Andrews highlights benefits of EU membership
Department of Foreign Affairs Press Release
IVEAGH HOUSE, ST. STEPHEN'S GREEN, DUBLIN 2
Tel: 353 -1- 478 0822 Fax 353 -1- 478 5942 / 475 7476 / 478 2708
Andrews highlights benefits of EU membership
The Minister for Foreign Affairs, Mr David Andrews, T.D., has called for more attention to be paid, in debate on the Amsterdam Treaty, to the enormous advantages derived from our EU membership.
Mr Andrews said that "the Amsterdam Treaty represents the latest stage in the development of the European Union. A ‘Yes' vote in the referendum constitutes a Yes to Europe. In the debate so far, too much attention has been paid to things, such as supposed threats to our neutrality, that are not in the Treaty. More attention needs to be paid to what the Treaty entails and to what the European Union means to Ireland".

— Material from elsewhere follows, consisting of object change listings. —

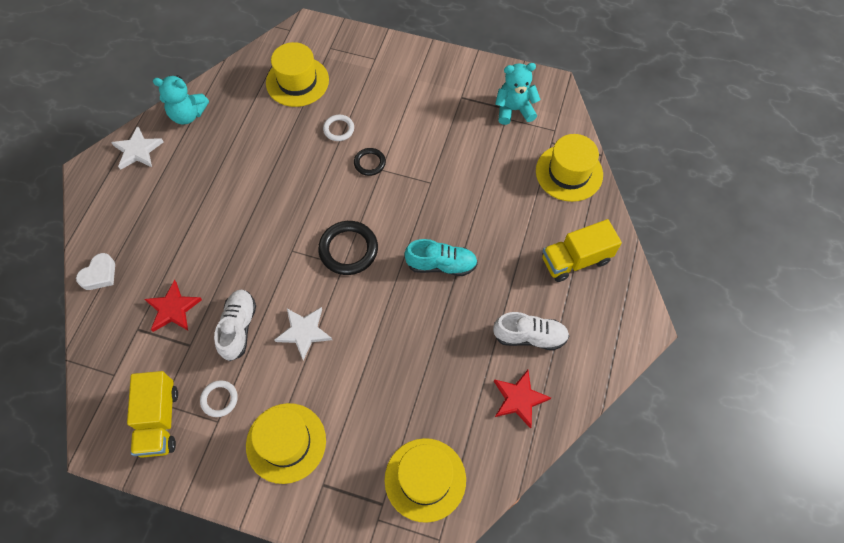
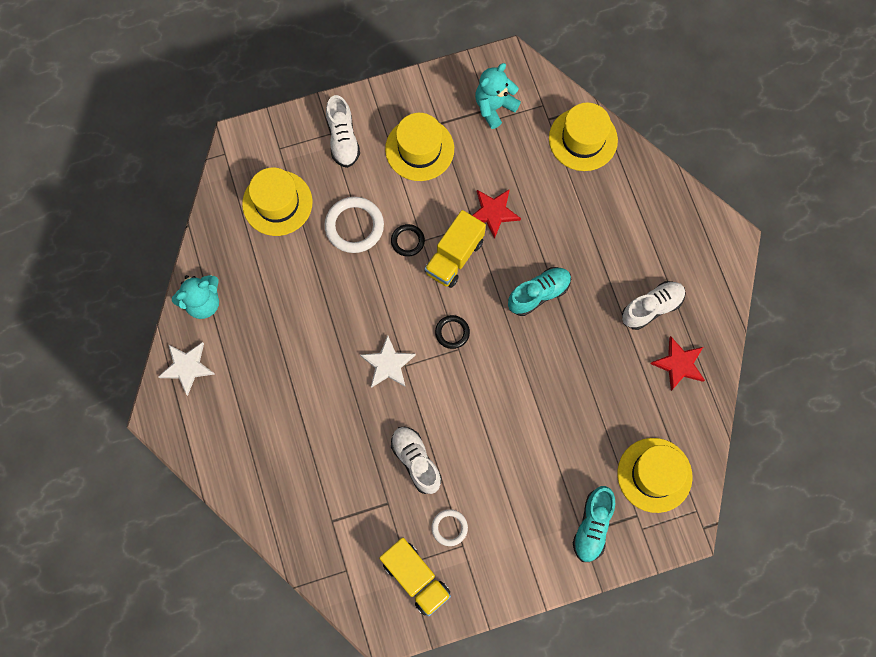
camera: 35 degrees left, 10 degrees up
(99, 274) = (257, 499): white heart -> none
(173, 309) = (347, 483): red star -> red star (493, 212)
(286, 442) = (529, 523): yellow hat -> yellow hat (419, 149)
(304, 332) = (472, 427): white star -> white star (388, 364)
(336, 484) = (592, 526): none -> turquoise shoe
(339, 129) = (354, 226): white ring -> white ring, size x1.75
(348, 249) = (452, 332): black ring -> black ring, size x0.57
(381, 67) = (343, 139): none -> white shoe
(575, 260) = (642, 217): yellow truck -> yellow truck (454, 257)

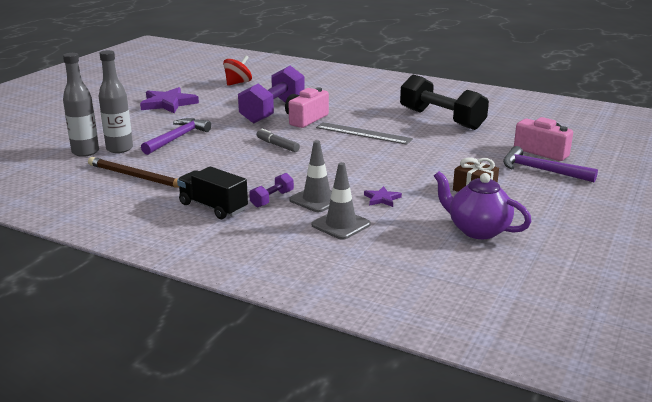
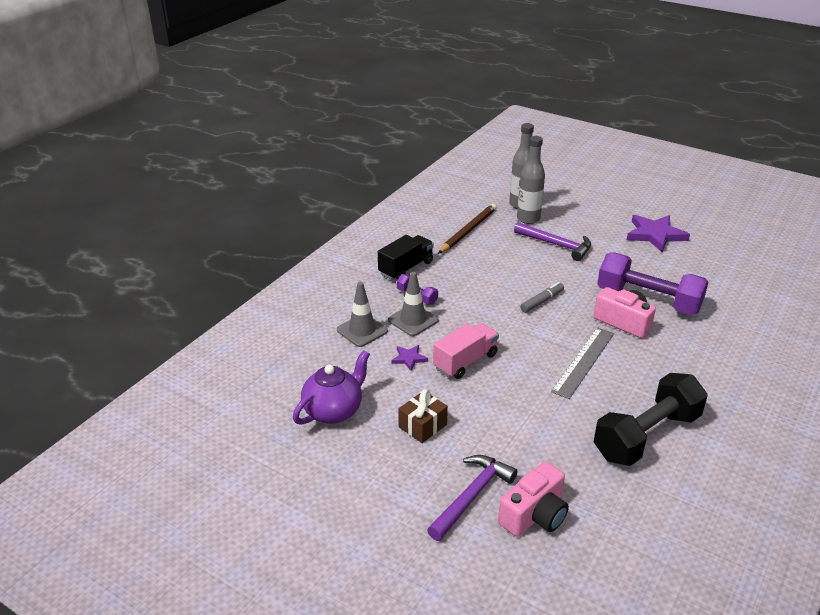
camera: 95 degrees right, 10 degrees up
(238, 83) = (744, 276): red spinning top -> none
(378, 174) = (465, 361): none -> pink truck

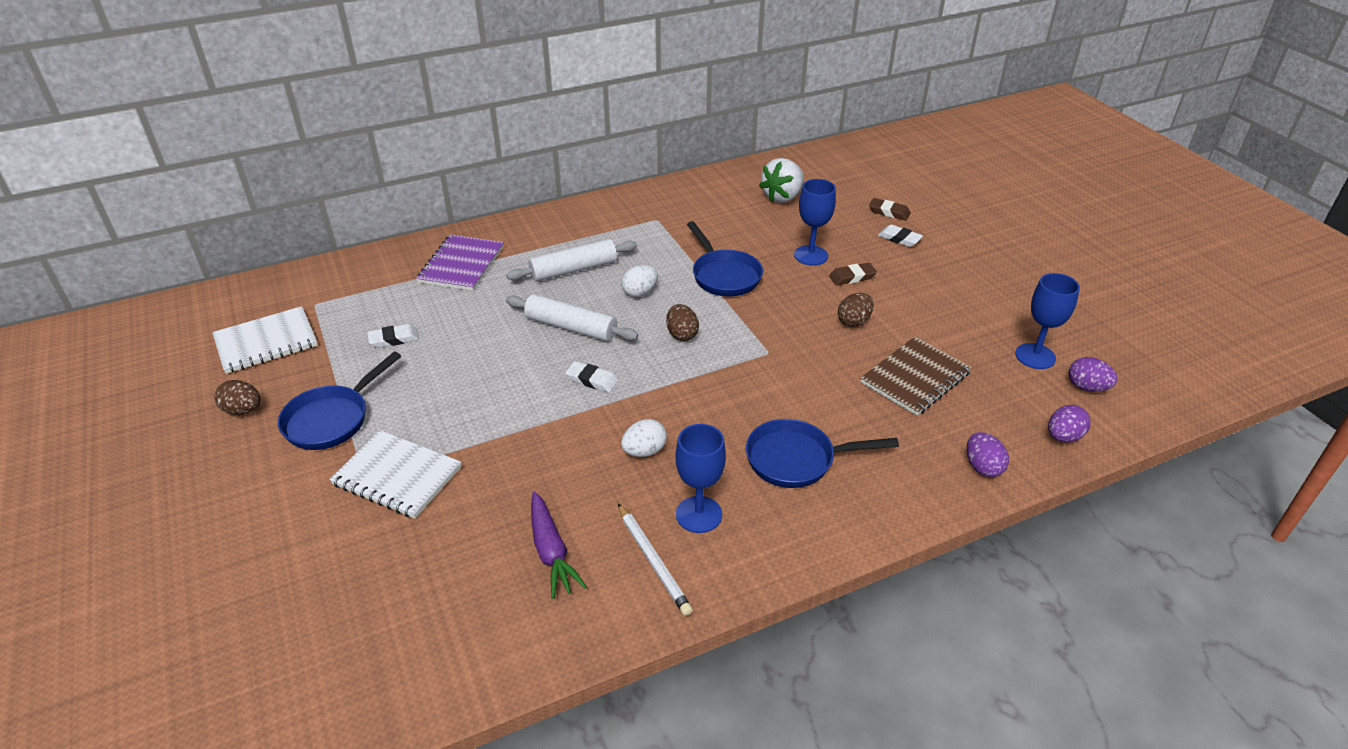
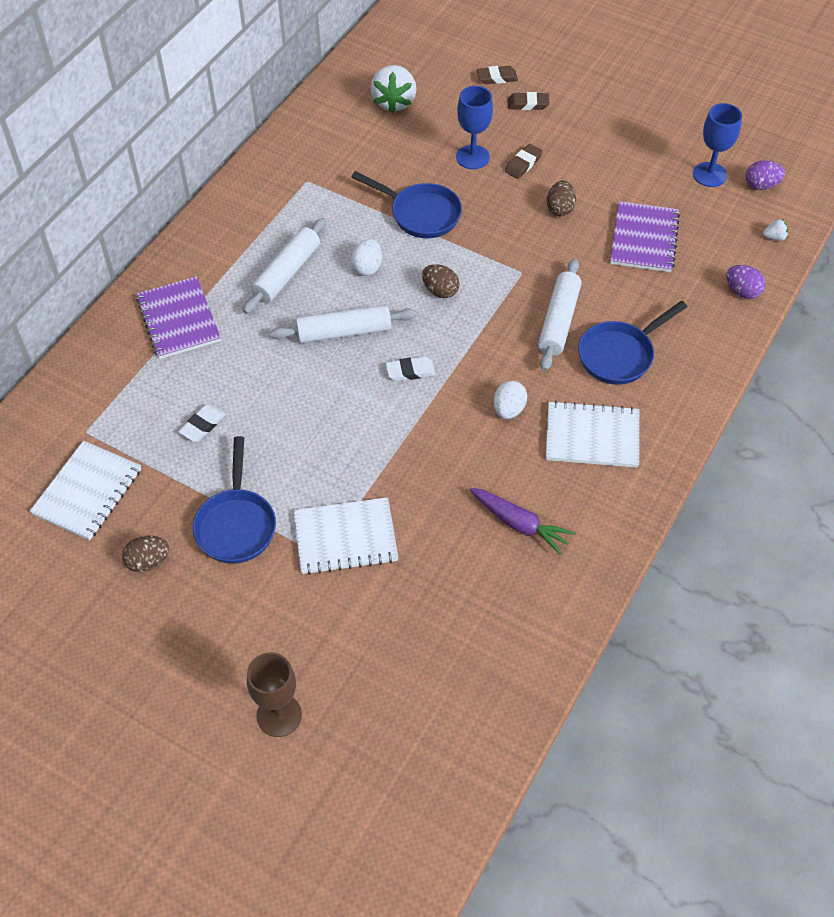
camera: 35 degrees left, 15 degrees up
(181, 585) = (279, 715): none -> brown goblet
(653, 561) = (593, 489): white pencil -> none
(699, 514) = (592, 436): blue goblet -> white notebook
(764, 404) = (558, 321): none -> white rolling pin
(899, 239) = (528, 104): white eraser -> brown eraser
(915, 378) = (644, 239): brown notebook -> purple notebook
(1063, 437) = (774, 237): purple egg -> white strawberry

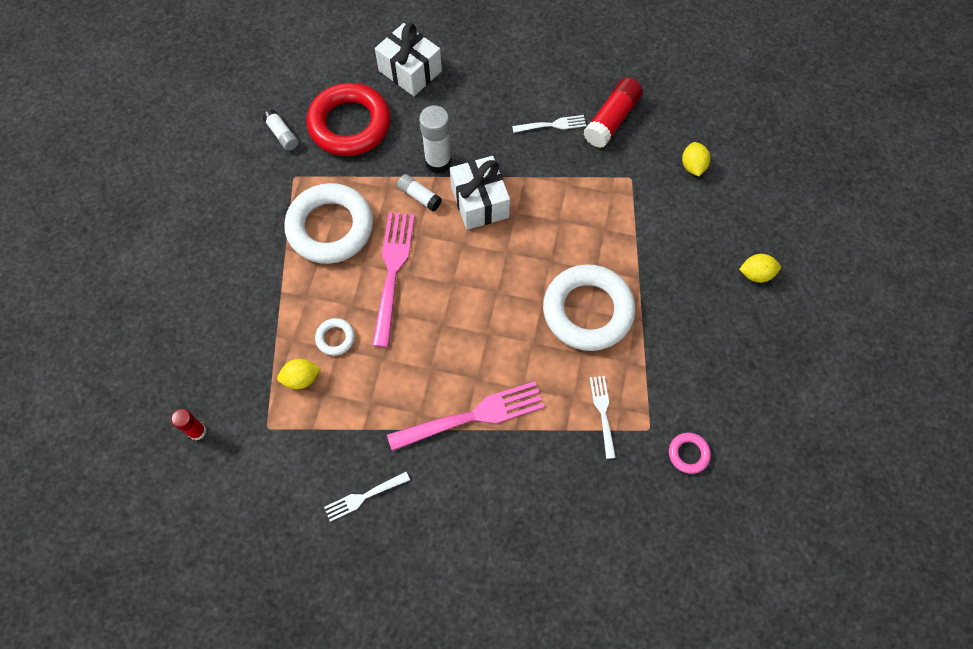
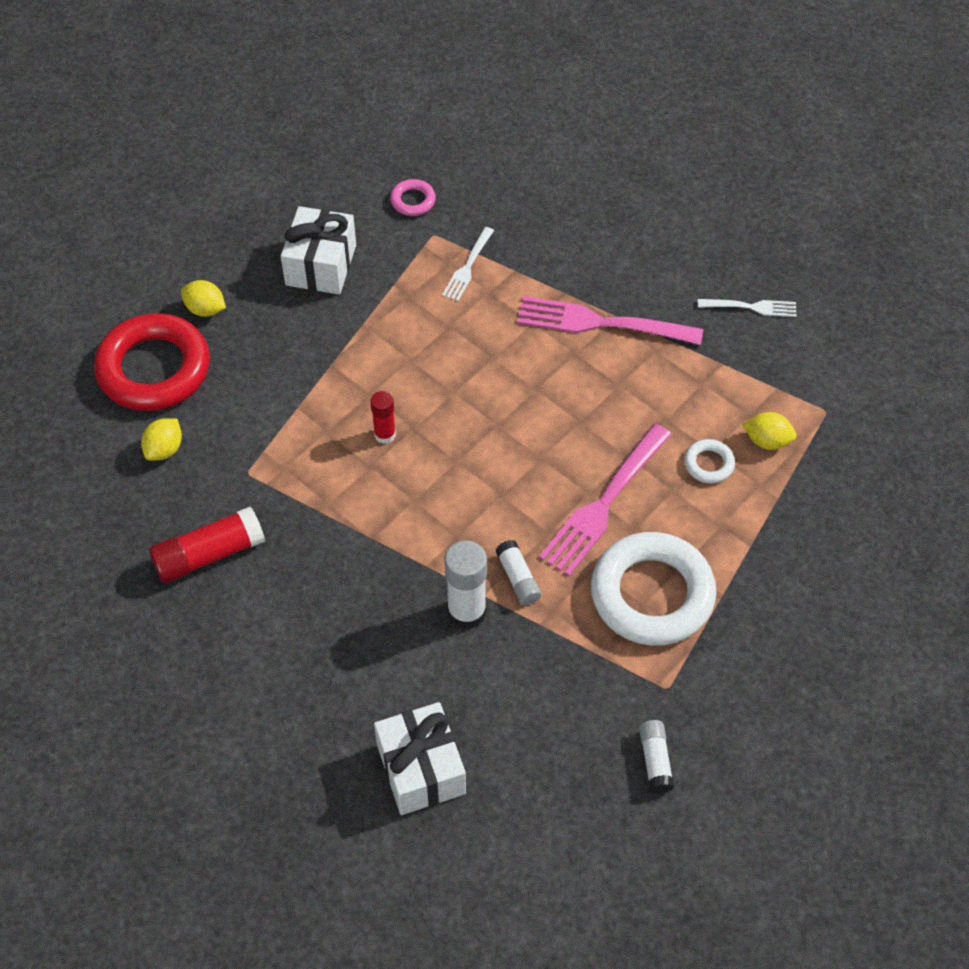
camera: 150 degrees left, 10 degrees down
(197, 431) = (905, 442): red glue stick -> red glue stick (385, 434)
(350, 124) = (553, 727): red ring -> red ring (154, 369)
(479, 202) = (448, 534): white gift -> white gift (321, 265)
(551, 125) = (288, 587): white fork -> none
(588, 311) = (412, 359): white ring -> none

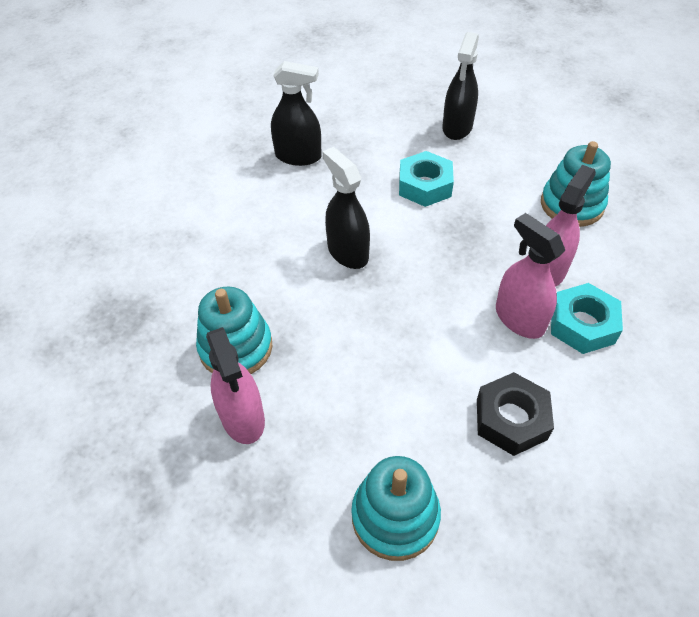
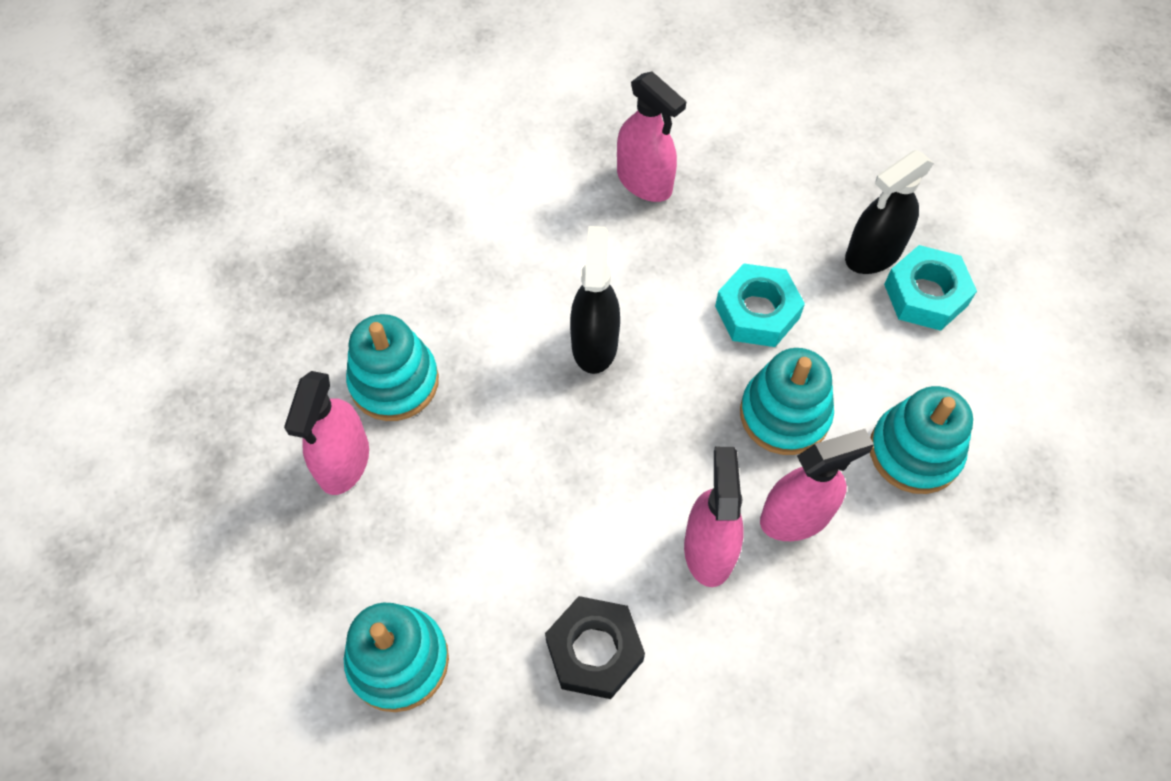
camera: 35 degrees right, 10 degrees up
(298, 156) = (644, 181): black spray bottle -> pink spray bottle
(489, 226) = (784, 414): none -> turquoise stacking toy
(582, 324) = (774, 606): turquoise nut -> turquoise nut (925, 295)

Mr Andrews said that "the Amsterdam Treaty should not be judged in isolation. It attempts to improve the workings of the Union in preparation for its future enlargement. In sizing up the Amsterdam Treaty, it is essential to keep in mind the enormity of the benefits we have enjoyed as a result of EU membership over the last 25 years.
Membership has given us access to a Single Market of 360 million people which has enabled us to expand and diversify our exports.
Our location within the EU has encouraged foreign companies to invest in Ireland. Such companies directly employ over 100,000 people, many of whom are highly skilled and highly paid.
Between 1973 and 1997, Ireland received total net funding from the EU to the tune of £21.5 billion.
The Structural and Cohesion funds have been of exceptional importance in helping Ireland to overcome the disadvantages of our geographical location.. Between 1989 and 1999 these funds will account for an estimated 2.5% of our GDP each year.
The operation of the Common Agricultural Policy and Structural Funds have brought great advantage to agriculture and rural development. In 1996, for example, the combined impact of transfers and more favourable agricultural prices came to over £1.8 billion, equivalent to almost 4.5% of GDP.
The Structural Funds provide support across a wide range of activities. These include:- economic infrastructure, industry, agriculture, transport, energy, communications, urban and
rural development, forestry, fisheries, environment, tourism, hospital infrastructure, education and training
EU membership has been a positive factor in the search for peace and political agreement in Northern Ireland. Over the years, the EU has given steady support and encouragement for the peace process. Between 1995 and 1999, the EU Peace Programme will provide about £400 million in special assistance to Northern Ireland and the border counties in the Republic.
The EU's value to Ireland cannot be measured in purely economic terms. Far from eroding our sovereignty as critics of European membership have always alleged, the last 25 years have coincided with a welcome increase in our national self-confidence. Meanwhile, our prosperity has climbed from 58% of the European average when we joined to well over 90% today. EU involvement has increased our international profile and improved our ability, through the EU, to exert a positive and valued influence in the international arena.
EU membership has positively affected many aspects of Irish life including: equal pay legislation; environmental protection policy; consumer protection law; health and safety standards; social and education policies.
The Amsterdam Treaty provides the potential for us to build on the advantages secured as a result of EU membership. The Treaty sets out to prioritise employment and citizens' rights, to remove obstacles to freedom of movement of persons, to give Europe a stronger voice in world affairs and to make the Union's decision making more efficient. The effect of the Treaty will be to strengthen the Union in ways that will make it more responsive to the needs of the citizens of Europe.
A noteworthy feature of the Amsterdam Treaty is that it enshrines the principles of non-discrimination, and equality between men and women. It provides for more effective cooperation between the police and Courts of Member States in combatting international crime, including offences against children and for provides for coordination of policies to increase employment.
It would be folly to turn our backs on the next stage of Europe's development as represented by the Amsterdam Treaty. It is in our best interests to retain our place at the core of the European Union as it takes on the challenges of EMU, of negotiating a new round of Structural Funds, and of a further enlargement designed to spread the advantages of membership to Central and Eastern Europe in the interests of future peace and stability.